Spirit of 1776: Professor says extent of our liberty, shape of our republic still evolving long after American Revolution

Submitted by Julie Fosberg

The founding of the United States was based on an ideal of liberty. Though the initial extent of that liberty was limited, it's important to see the aspirational goals of the American Revolution as a work in progress -- not a finished product, according to a Kansas State University American History expert.

The nation's founders argued volubly with each other over the extent of liberty and the shape of the republic, just as politicians continue to do today, said Louise Breen, a K-State associate professor of history who teaches a course on the American Revolution.

"The founders failed to extend liberty universally to all people, as their ideology implied," she said. "Thomas Jefferson, the main author of the Declaration of Independence, was a slaveholder. But because the core principles of liberty are malleable and expansive, each generation of Americans can stretch the bounds of liberty to encompass more of the groups that were excluded."

Breen said the Declaration of Independence was basically an indictment of King George III for wrongs that he had done to the colonies. It was of great symbolic and ideological importance because the colonies had been established by a series of charters granted by English monarchs.

"Colonists were frustrated with parliamentary acts that they believed circumscribed their customary liberties," Breen said. "In 1776 the protest movement turned into an independence movement, and many finally came to believe that England's king was as much at fault as England's Parliament."

In breaking with the king, revolutionaries were breaking the one remaining tie with the English empire, she said. The tie was an emotional one. Some of the first responses to the reading of the Declaration of Independence were the destruction of images of the king and celebration.
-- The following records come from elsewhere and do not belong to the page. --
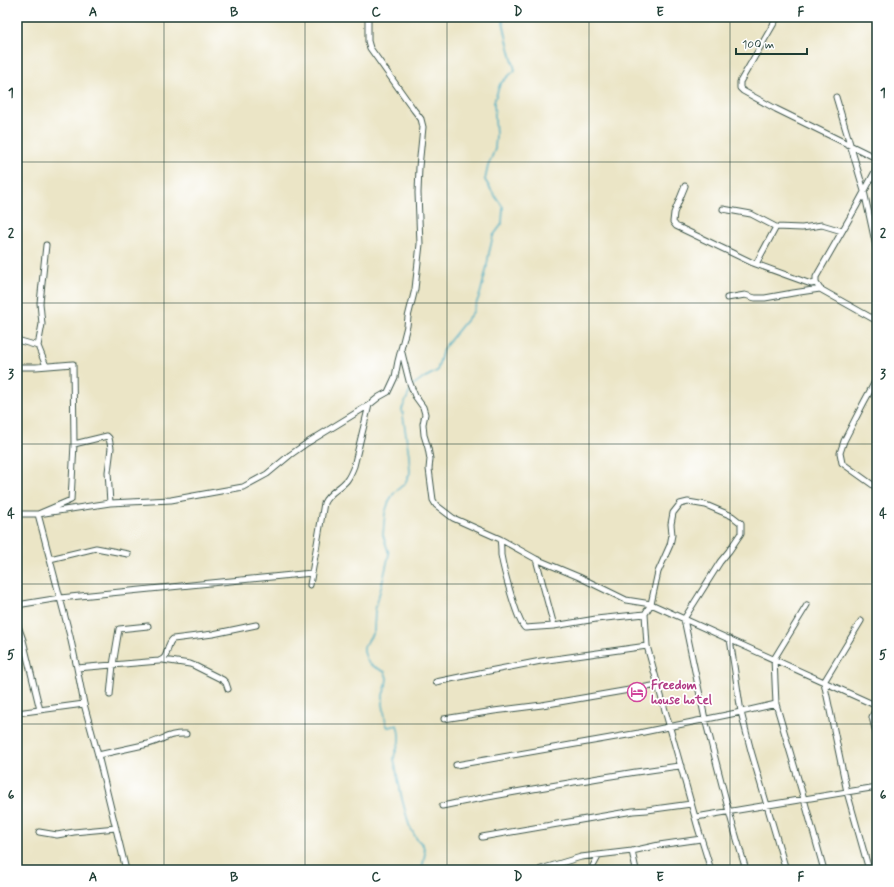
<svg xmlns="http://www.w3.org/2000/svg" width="894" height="887" viewBox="0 0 894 887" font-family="Mynerve,sans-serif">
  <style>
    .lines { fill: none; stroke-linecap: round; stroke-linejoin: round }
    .stream { stroke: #41aac1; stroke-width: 1.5 }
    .minor-casing { stroke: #3e564a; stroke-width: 7 }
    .minor { stroke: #fff; stroke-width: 5 }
    .grid { fill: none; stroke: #1f3d34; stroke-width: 1; stroke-opacity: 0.55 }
    .labels { text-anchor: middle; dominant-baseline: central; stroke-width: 3.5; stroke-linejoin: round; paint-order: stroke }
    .hotel-label { font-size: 13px; font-weight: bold; fill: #b23c85; stroke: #fff; text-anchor: start }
    .neatline { fill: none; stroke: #1f3d34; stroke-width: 1.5 }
    .grid-label { font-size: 13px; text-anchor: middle; font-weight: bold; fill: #1f3d34 }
  </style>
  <rect width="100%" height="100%" fill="#fff"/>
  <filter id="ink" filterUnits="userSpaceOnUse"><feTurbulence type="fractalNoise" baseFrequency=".025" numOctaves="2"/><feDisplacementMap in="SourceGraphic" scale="8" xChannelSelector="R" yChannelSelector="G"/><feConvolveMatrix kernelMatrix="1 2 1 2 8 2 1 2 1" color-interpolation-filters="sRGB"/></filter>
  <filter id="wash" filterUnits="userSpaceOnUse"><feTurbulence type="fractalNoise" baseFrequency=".012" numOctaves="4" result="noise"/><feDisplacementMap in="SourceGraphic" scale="16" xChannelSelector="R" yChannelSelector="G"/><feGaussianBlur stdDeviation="0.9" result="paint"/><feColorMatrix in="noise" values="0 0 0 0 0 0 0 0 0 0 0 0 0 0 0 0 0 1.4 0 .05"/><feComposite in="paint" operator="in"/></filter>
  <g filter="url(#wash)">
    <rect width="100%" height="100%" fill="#ebe5c6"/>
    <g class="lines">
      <!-- stream -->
      <path class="stream" d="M413 385 420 380 437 371 443 349 473 312 480 294 486 271 489 253 493 236 502 224 503 207 493 193 485 180 488 166 495 149 496 135 494 102 500 84 515 70 507 40 502 17
        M411 389 402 409 409 455 410 473 405 483 394 493 389 501 385 513 383 535 389 554 384 576 375 610 374 631 364 647V652L367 660 369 664 385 672 387 678 386 686 383 695V704L386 724 388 727H390L397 725C399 730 400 740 398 746 396 751 394 754 394 759L402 799 409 825 416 838 423 845 425 853 422 870"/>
    </g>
  </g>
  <g filter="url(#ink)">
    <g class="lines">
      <!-- minor casing -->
      <g class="minor-casing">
        <path id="minor" d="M777 18 740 82V88L743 91 776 109 872 156H877
          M836 97 864 191 877 251
          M877 168 856 207 816 277V283L820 289 877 321
          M685 186 674 213 673 222 676 226 753 263 811 284 816 283
          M723 209 751 214 776 227
          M756 264 776 227 802 228 822 225 842 231
          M727 298 745 295 755 298H765L793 293 820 289
          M17 340 38 346 46 366
          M38 346 42 324 40 303 46 245
          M401 349 409 381 415 396 423 407 425 414 423 424 424 435 428 448 430 459 429 469 433 500 436 505 453 518 500 539 536 559 579 577 626 600 651 604 877 706 872 717 877 737
          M17 367H36L73 364 74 444 71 500 38 514 70 636 77 668 159 661C170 658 165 645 173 639L213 634 256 625
          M877 378 863 404 844 441 840 453 842 463 877 488
          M74 444 107 436 109 438 111 448 108 472 110 503
          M17 514H38L110 503 171 500 243 487 267 474 290 455 307 443 369 405
          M500 539C501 544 501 550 501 555 503 567 517 622 525 628L554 626 596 619 645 614
          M50 559 96 548 128 554
          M536 559 554 626
          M310 585 324 503C329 492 340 489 347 480 350 476 352 471 354 466L369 405 379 397 388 392 395 377 398 361 407 326 408 317 415 289 420 244 418 193 419 167 423 127 421 119 414 110 370 48 368 41V17
          M17 605 60 598 312 573
          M807 605 774 659 776 704 804 799 824 870
          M861 621 824 682 847 792 869 870
          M17 623 23 640
          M730 639 741 712 751 751 786 870
          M17 641 23 640 40 710
          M163 660 190 664 195 666 223 680 226 683 228 689
          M77 668 84 704 98 755 126 870
          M436 682 484 672 541 661 647 646
          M110 695 113 665 119 629 148 626
          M17 713 84 704
          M444 719 494 711 542 705 658 685
          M98 755 148 744C163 740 169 733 186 734
          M456 765 639 733 741 712 776 704
          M442 806C484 797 526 790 569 783 606 777 643 770 681 766
          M696 817 877 787
          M39 832 57 835 74 832 116 828
          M482 837 633 811 647 810 691 804
          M632 851 636 870
          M541 869 581 857 632 851 659 845 701 839
          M593 870V866L599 855
          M711 870 698 828 647 646 645 614 651 604 658 572 670 545 672 535 671 524 673 513 680 504 688 502 706 505 732 516 741 523V533L729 551 720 562 684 619 705 719 729 812 746 870"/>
      </g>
      <!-- minor -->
      <use href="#minor" class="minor"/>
    </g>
  </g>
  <!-- grid -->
  <path class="grid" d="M164 17V870M305 17V870M447 17V870M589 17V870M730 17V870M17 162H877M17 303H877M17 444H877M17 584H877M17 724H877"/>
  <!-- icons -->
  <defs>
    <g id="hotel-ring" transform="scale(1)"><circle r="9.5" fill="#fff" stroke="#d1479c" stroke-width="1.5"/><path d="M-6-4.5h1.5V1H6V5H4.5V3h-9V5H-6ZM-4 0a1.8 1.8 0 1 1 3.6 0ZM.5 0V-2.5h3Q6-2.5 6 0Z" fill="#d1479c"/></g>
  </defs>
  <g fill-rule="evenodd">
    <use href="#hotel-ring" x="637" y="692"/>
  </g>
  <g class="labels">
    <!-- hotel labels -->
    <g class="hotel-label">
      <text x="651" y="685">Freedom<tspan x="651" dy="15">house hotel</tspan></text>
    </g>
  </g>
  <!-- margin -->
  <rect width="894" height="887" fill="none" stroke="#fff" stroke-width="44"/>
  <!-- scale -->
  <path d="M736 48v6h71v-6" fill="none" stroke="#1f3d34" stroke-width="2"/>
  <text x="742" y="48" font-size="12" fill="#1f3d34" stroke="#ffffff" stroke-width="3" paint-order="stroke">100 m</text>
  <rect x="22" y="22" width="850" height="843" class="neatline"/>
  <g class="grid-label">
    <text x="93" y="16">A</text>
    <text x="234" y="16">B</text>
    <text x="376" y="16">C</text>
    <text x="518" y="16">D</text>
    <text x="660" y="16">E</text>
    <text x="801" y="16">F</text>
    <text x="11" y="97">1</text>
    <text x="883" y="97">1</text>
    <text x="11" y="237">2</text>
    <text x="883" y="237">2</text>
    <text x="11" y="378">3</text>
    <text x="883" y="378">3</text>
    <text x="11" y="518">4</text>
    <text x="883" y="518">4</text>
    <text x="11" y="659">5</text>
    <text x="883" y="659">5</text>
    <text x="11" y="799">6</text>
    <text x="883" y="799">6</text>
    <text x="93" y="881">A</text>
    <text x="234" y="881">B</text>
    <text x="376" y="881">C</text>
    <text x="518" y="881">D</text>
    <text x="660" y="881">E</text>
    <text x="801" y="881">F</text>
  </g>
</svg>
"Celebrations involving public readings of the declaration took place all over the new nation," Breen said. "These localized festivities included illuminations, drinking in taverns, the making of raucous toasts, shouts of approbation and the burning of effigies of the king."

Breen said celebrations were not centrally planned because there was no real national center, but a sense of solidarity was established among those who supported independence because newspapers carried stories that detailed celebrations from faraway areas.

People today tend to think that it was natural for colonists to have developed a pronounced sense of national identity in this early period, but the Revolution and the new nation were not inevitable.

"It's important to recognize the tremendous achievements of the founding generation but not to assume that decisions came easily to them or were made without conflict," she said.